March 15, also known as the Ides of March, doesn’t have a sinister connotation in Jackson County. It’s the day that marks the annual return of our summer residents, the Ruby-Throated Hummingbirds.
These fast-moving nectar-drinkers return from their winter habitat in Central and South America in mid-March each year just as the first flowers appear on our native cross vine and coral honeysuckles.
Hummingbirds spend the summer in Jackson County, seeking out nectar from flowers and feeders. During their nesting season (June-August) they will spend more time seeking out insects, particularly caterpillars, to feed their young and you may see less of them during this time.
The best way to attract hummingbirds to your backyard is to provide them with plenty of nectar sources. A combination of native plants, a few special tropical blooms, and nectar feeders will help keep your hummingbird visitors happy and healthy.
Here are some tips and tricks to attract hummingbirds to your yard:
Simple nectar feeders can be filled with a mixture of water and white table sugar, in a 4 parts water to 1 part sugar ratio. Do not fill your feeders completely full, as the sugar water tends to ferment quickly in our hot climate. Add a small amount to your feeders and keep the rest in your refrigerator to slow spoilage.
Feeders will need to be cleaned regularly (at least weekly) during the warmest months as the sugar water attracts ants, bees, and can quickly grow mold. Scrub the parts (inside and outside) with hot soapy water and a dash of vinegar, rinse well, and refill. You’ll often find your resident birds impatiently awaiting the return of their favorite feeder!
It is NOT recommended that red food coloring be added to the nectar solution, and some evidence indicates that red dyes may be harmful to hummingbirds.
Planting native plants with tube or trumpet shaped flowers encourages hummingbirds and other winged pollinators to your garden. Crossvine (Bignonia capreolata), trumpet creeper (Campsis radicans), coral honeysuckle (Lonicera sempervirens), and various salvia species provide plenty of nectar.
Native plants are adapted to our Coastal climate, are typically more tolerant of our native insect pests, and provide habitat and food for a variety of wildlife. Native plants generally require less from gardeners (except maybe some pruning when they overgrow their space) than plants adapted to other weather and climate regimes.

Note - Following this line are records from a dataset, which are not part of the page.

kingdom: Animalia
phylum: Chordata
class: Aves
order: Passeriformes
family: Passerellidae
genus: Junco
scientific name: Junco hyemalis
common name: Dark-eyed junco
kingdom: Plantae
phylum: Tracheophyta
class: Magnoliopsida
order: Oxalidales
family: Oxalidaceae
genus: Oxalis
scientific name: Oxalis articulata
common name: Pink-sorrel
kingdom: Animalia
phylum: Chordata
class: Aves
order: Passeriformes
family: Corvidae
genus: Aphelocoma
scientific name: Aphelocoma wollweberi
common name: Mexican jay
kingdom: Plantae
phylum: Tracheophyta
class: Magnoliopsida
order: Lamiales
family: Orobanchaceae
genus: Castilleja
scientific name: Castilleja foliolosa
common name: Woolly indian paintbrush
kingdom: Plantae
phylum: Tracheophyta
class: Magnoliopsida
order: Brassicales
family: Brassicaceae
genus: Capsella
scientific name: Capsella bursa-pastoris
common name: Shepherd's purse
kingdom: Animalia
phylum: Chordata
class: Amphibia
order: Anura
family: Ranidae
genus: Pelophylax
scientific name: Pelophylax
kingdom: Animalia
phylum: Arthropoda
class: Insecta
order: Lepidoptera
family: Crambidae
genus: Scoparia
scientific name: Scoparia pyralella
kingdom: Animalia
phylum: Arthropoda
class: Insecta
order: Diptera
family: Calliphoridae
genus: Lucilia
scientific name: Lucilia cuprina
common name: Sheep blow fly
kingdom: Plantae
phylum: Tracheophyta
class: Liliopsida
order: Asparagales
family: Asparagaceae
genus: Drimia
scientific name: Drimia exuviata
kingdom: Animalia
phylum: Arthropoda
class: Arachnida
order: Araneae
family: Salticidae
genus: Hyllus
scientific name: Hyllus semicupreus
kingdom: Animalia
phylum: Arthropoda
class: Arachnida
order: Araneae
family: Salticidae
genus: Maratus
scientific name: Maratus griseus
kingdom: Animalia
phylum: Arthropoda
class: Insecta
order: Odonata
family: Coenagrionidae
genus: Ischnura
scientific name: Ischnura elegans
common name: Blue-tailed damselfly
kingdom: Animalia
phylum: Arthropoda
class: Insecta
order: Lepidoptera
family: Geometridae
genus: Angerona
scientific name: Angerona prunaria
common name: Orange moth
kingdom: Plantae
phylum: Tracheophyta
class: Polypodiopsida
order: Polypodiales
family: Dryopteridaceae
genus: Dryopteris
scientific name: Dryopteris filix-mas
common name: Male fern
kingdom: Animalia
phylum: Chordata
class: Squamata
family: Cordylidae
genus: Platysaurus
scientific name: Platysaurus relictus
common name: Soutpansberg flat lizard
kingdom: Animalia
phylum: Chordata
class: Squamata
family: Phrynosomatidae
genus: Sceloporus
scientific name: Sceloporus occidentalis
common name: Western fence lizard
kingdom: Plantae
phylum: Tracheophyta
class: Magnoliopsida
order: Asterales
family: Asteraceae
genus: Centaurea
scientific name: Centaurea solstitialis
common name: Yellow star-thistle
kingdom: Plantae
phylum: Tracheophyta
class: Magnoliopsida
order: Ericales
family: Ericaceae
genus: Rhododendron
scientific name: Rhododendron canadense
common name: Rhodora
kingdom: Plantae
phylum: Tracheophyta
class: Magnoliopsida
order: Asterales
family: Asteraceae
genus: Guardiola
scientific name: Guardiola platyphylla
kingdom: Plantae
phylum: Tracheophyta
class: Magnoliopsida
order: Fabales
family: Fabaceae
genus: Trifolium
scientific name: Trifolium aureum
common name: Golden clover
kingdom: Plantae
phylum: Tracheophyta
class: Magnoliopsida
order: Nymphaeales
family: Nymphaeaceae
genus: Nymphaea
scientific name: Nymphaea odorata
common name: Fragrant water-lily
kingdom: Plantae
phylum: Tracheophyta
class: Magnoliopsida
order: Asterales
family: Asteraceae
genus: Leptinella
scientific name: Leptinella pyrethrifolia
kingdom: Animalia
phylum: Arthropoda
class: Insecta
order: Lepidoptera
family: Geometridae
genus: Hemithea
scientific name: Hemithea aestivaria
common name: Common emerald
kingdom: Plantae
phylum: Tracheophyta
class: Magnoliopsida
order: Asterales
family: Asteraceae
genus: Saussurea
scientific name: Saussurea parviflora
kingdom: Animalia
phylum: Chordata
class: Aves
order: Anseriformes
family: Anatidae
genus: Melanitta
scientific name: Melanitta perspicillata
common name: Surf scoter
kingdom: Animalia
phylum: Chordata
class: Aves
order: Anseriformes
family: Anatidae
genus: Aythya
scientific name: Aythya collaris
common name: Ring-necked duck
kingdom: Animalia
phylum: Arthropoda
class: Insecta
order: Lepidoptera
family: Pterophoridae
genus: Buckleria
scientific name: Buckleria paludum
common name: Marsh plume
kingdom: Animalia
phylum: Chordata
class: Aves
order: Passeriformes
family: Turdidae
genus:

There are some wonderful tropical plants that can be added to encourage hummingbirds as well. The bottlebrush tree (Callistemon citrinus) is a familiar sight, though it is actually native to Australia, and its beautiful red flowers bloom just as the hummingbirds return to Jackson County, making it a great addition to a bird-friendly backyard. Many tropical plants can be grown as annuals here along the Coast as they cannot survive even our mildest winters and are welcome garden guests during the summer. Fuschias (Fuschia magellanica), cosmos (Cosmos bipinnatus), and other bright and cheerful flowers can keep hummingbirds well fed and gardeners happy.